■ TEXT BLOCK ■
NewFromEbcdicCodepage (CharacterToUnicodeMap function)

From m204wiki
(diff) ← Older revision | Latest revision (diff) | Newer revision → (diff)
Jump to navigation Jump to search

Create CharacterToUnicodeMap object from EBCDIC codepage (CharacterToUnicodeMap class)

[Introduced in Sirius Mods 8.0]


This method lets you dynamically select a particular codepage for specific data without having to change your system-wide codepage.

Syntax

%characterToUnicodeMap = [%(CharacterToUnicodeMap):]NewFromEbcdicCodepage[( [codepageName])]

Syntax terms

%CharacterToUnicodeMap A CharacterToUnicodeMap object.
[%(CharacterToUnicodeMap):] The optional class name in parentheses denotes a virtual constructor. See "Usage notes", below, for more information about invoking a virtual constructor.

Dataset entries:

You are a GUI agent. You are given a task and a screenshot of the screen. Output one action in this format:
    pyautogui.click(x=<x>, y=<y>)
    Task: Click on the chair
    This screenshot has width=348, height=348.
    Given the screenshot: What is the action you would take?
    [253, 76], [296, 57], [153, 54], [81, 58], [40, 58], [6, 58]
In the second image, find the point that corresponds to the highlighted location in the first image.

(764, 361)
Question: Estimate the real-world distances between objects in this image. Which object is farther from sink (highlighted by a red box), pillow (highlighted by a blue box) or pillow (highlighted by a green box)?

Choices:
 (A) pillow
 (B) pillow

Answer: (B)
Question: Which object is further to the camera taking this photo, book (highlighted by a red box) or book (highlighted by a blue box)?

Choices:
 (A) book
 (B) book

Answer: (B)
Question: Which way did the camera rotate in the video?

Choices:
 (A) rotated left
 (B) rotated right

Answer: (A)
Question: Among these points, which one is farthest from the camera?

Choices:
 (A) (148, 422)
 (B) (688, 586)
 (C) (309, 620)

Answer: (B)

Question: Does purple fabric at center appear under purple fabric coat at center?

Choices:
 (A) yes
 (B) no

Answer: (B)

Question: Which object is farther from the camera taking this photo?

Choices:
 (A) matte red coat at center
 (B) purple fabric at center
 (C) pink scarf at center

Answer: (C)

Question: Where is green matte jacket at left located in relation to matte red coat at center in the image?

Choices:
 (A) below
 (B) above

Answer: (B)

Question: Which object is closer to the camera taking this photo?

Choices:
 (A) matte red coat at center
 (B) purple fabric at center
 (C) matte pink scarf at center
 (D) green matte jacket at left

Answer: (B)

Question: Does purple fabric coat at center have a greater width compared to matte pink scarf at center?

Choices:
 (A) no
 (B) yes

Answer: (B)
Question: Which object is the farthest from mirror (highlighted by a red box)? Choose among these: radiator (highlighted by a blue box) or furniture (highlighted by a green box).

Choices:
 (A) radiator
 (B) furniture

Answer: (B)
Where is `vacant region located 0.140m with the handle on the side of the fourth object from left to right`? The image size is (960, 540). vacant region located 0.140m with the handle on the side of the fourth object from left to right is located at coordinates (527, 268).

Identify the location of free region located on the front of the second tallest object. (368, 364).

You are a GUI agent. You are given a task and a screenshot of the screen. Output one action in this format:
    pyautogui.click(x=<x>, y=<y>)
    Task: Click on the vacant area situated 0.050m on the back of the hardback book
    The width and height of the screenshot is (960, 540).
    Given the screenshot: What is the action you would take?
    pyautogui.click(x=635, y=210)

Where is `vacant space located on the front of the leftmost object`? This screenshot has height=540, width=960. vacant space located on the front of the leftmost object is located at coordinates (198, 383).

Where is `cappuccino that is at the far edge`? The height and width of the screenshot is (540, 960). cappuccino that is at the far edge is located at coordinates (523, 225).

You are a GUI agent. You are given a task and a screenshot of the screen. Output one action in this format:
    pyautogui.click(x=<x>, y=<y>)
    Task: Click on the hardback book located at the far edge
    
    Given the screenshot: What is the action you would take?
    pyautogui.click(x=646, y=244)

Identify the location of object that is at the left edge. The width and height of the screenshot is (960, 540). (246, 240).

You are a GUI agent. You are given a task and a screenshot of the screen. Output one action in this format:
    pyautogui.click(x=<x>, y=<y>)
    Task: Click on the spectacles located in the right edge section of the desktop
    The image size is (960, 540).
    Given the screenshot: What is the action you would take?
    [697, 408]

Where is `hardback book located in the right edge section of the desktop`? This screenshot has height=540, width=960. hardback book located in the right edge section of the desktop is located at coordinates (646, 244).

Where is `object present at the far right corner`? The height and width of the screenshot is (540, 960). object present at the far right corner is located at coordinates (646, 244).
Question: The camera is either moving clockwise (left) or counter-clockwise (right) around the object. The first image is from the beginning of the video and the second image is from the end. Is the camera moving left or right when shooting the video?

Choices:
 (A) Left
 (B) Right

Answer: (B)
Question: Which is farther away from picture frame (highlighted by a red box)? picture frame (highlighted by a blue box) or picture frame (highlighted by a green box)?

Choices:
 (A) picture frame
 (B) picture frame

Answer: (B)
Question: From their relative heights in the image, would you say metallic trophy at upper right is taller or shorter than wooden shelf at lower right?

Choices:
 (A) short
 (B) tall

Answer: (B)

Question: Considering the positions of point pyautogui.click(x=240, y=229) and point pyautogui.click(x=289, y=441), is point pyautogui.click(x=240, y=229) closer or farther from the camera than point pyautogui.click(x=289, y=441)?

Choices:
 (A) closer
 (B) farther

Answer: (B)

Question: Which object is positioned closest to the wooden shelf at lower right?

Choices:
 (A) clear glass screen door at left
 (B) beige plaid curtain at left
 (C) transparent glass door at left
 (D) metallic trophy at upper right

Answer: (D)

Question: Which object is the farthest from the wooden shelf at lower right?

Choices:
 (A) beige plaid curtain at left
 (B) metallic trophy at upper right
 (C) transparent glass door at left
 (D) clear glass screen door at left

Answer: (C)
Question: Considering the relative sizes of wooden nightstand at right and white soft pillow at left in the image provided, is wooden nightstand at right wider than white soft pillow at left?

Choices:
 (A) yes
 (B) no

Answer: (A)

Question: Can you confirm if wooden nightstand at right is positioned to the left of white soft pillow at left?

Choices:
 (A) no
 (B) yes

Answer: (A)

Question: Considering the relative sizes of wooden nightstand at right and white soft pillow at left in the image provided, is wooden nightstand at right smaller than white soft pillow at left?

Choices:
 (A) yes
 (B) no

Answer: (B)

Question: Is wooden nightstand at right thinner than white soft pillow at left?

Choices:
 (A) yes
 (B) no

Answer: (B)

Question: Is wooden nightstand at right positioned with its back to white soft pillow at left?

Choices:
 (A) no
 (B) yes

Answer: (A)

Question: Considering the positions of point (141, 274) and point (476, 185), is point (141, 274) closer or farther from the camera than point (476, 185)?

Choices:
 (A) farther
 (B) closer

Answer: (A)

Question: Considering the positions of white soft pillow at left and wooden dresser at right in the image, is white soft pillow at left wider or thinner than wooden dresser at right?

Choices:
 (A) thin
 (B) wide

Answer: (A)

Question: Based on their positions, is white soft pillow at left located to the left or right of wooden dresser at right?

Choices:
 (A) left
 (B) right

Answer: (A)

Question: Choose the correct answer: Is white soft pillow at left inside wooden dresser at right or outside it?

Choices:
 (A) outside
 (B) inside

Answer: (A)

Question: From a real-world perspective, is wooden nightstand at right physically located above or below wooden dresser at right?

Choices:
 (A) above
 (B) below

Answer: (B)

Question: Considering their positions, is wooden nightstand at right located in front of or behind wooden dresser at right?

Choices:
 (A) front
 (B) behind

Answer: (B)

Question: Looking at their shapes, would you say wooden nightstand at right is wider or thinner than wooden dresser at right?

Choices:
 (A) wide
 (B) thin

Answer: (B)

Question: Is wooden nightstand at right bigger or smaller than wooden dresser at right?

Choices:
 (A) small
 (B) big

■ ASSIGNED TASK 1 ■
Put this sentence from the NewFromEbcdicCodepage page into Spanish: "This method lets you dynamically select a particular codepage for specific data without having to change your system-wide codepage."
■ ASSIGNED TASK 2 ■
Carry on the NewFromEbcdicCodepage page, picking up right after its last sentence.

■ WRITTEN ANSWER 1 ■
Este método le permite seleccionar dinámicamente una página de códigos concreta para datos específicos sin tener que cambiar la página de códigos de todo el sistema.

■ WRITTEN ANSWER 2 ■
codepageName A string that identifies one of the currently supported codepages at your site. You can view (and manage) these codepages with the UNICODE command.

Usage notes

  • NewFromEbcdicCodepage is a virtual constructor and as such can be called with no method object, with an explicit class name, or with an object variable, even if that object is null:

    %charToUmap = newFromEbcdicCodepage('0037EXT') %charToUmap = %(CharacterToUnicodeMap):newFromEbcdicCodepage('0037EXT') %charToUmap = %charToUmap:newFromEbcdicCodepage('0037EXT')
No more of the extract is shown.